The reconstruction of the 1918 virus is expected to provide insights that are immediately useful to the virologists and epidemiologists charting the flow of hundreds of flu strains through dozens of species. Researchers hope to identify the mutations that are necessary for adaptation to a human host. It will be especially useful to compare the similarities between the Spanish flu virus 1918 virus gene sequence to the H5N1 of the current “Avian Flu”, as well as to those of the “Asian flu”, which emerged in 1957, and the “Hong Kong flu”, which circled the globe in 1968. Hybrid viruses containing genetic features of each in different combinations can then be constructed and studied in the laboratory.

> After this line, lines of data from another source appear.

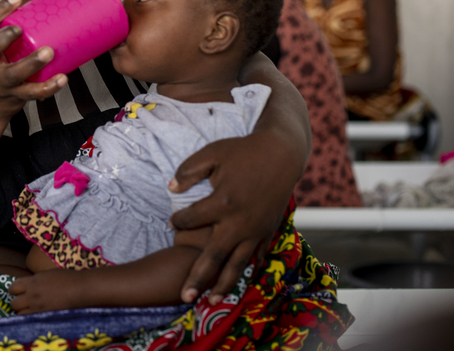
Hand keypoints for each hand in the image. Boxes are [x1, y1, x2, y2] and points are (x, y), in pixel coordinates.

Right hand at [0, 0, 67, 121]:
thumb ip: (0, 30)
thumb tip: (36, 3)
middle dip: (3, 39)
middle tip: (19, 28)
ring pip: (13, 75)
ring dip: (31, 64)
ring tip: (48, 52)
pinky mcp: (14, 97)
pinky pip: (32, 93)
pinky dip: (48, 87)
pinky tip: (62, 78)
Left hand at [9, 270, 86, 314]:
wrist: (80, 289)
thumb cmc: (67, 278)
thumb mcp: (47, 274)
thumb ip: (35, 280)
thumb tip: (29, 284)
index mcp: (32, 282)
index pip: (13, 287)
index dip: (15, 290)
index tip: (19, 291)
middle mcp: (32, 295)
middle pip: (14, 303)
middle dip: (17, 303)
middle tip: (24, 303)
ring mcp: (37, 308)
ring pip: (20, 314)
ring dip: (23, 313)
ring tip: (31, 311)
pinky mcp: (44, 317)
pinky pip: (30, 321)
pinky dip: (31, 319)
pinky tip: (37, 316)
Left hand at [169, 131, 293, 303]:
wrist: (282, 155)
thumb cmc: (243, 152)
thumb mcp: (212, 154)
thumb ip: (188, 171)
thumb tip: (171, 189)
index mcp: (223, 202)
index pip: (191, 220)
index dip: (177, 220)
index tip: (172, 221)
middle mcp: (239, 222)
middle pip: (214, 256)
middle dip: (197, 277)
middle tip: (183, 296)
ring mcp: (256, 230)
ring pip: (237, 264)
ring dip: (223, 284)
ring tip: (210, 301)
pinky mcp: (268, 231)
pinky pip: (256, 256)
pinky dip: (246, 270)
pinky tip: (236, 282)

The biological properties that confer virulence to pandemic influenza viruses are poorly understood. Evaluating the biological properties of the individual genes that make up this virus (CDC has examined four of the virus’ eight genes so far). Scientists will continue to study the hemagglutinin (HA) gene to better understand the role of HA in causing inflammation of the lung, a factor that may contribute to the overall increased levels of illness and death associated with this virus.
The strain of avian influenza that has led to the deaths of 140 million birds and 60 people in Asia in the past two years appears to be slowly acquiring the genetic changes characteristic of the “Spanish flu” virus that killed 50 million people nearly a century ago.

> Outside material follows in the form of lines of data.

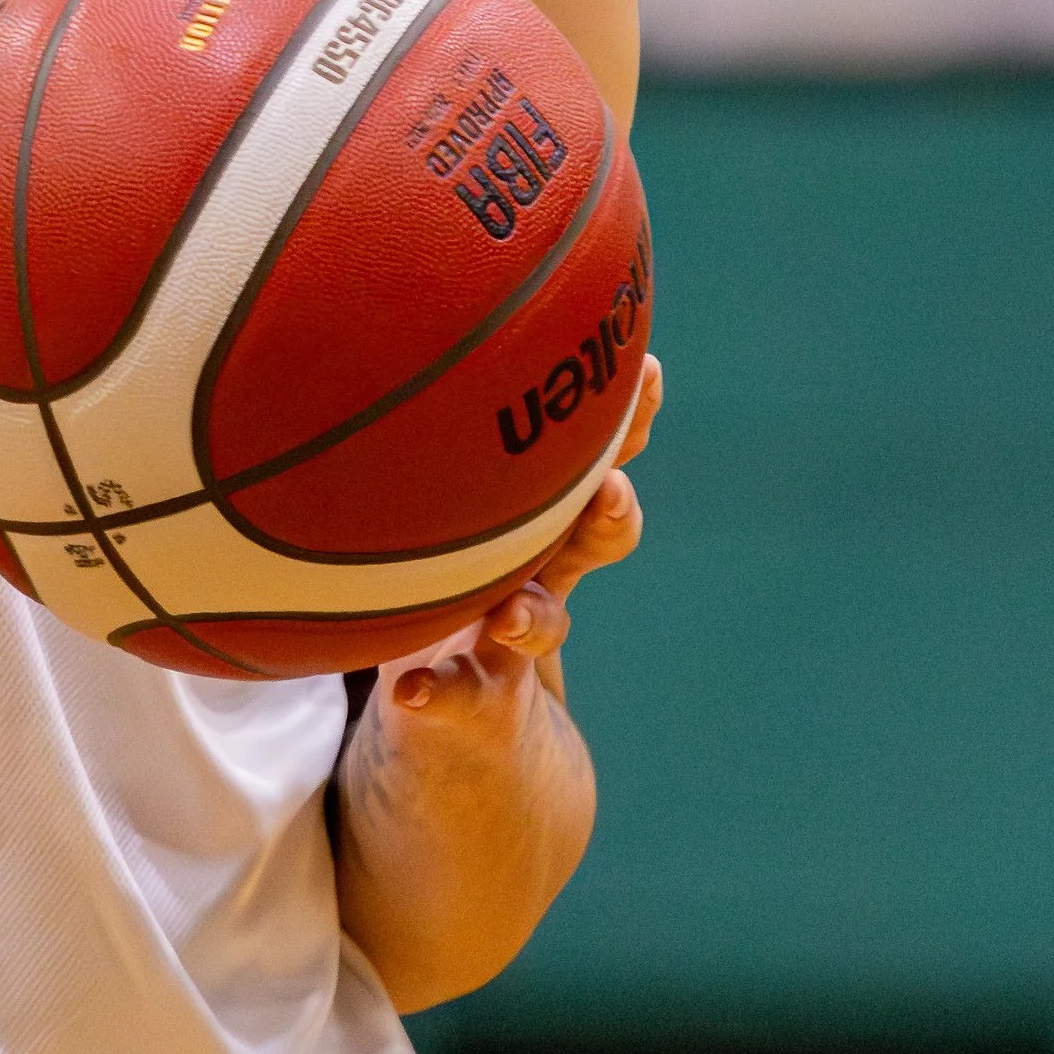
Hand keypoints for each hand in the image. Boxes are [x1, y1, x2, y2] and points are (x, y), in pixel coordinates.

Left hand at [385, 351, 660, 722]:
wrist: (467, 743)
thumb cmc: (444, 595)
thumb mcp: (444, 509)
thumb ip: (432, 435)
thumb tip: (406, 310)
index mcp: (538, 516)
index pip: (594, 458)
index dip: (626, 418)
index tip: (646, 370)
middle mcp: (539, 572)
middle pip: (596, 537)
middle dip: (609, 512)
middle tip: (611, 491)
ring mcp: (509, 642)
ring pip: (542, 623)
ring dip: (535, 615)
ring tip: (511, 615)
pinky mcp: (470, 703)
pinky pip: (457, 698)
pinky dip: (436, 694)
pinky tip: (409, 692)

How far “bird flu” has traveled down the evolutionary path to becoming a pandemic virus is unknown. Nor is it certain the worrisome strain, designated influenza A-H5N1, will ever acquire all the genetic features necessary for rapid, worldwide pandemic spread.
| A bacterial example of Synthetic Biology |
J. Craig Venter, a principle investigator (P.I.) of the Human Genome Project is attempting
to make a synthetic new type of bacterium using DNA manufactured in the lab; using the sequenced the genes of a bacterium called Mycoplasma genitalium, a gram-positive parasitic bacterium, whose primary infection site may be the human urogenital tract. It probably causes non-gonococcal urethritis. The complete nucleotide sequence is 580,073 base pairs, the smallest known genome of any free-living organism, has been determined. A total of only 517genes (480 encoding for proteins; the rest for RNAs) were identified that included genes required for DNA replication, transcription and translation, DNA repair, cellular transport, and energy metabolism.
> researchers began systematically removing genes to determine how many genes
are essential for life. In 1999, they published the narrowed the needs of M. genitalium
to between 265 & 350 genes.
> How many genes does it take to make an organism? What is the minimum genes a cell needs?
The scientists at The Institute for Genomic Research (TIGR) who determined the Mycoplasma
genitalium sequence followed this work by systematically destroying its genes (by mutating them
with insertions) to see which ones are essential to life and which are dispensable. Of the 480
protein-encoding genes, they conclude that only 265–350 of them are essential to life.
> The next step is to artificially assemble these 300+ genes to create a SYNTHETIC CELL.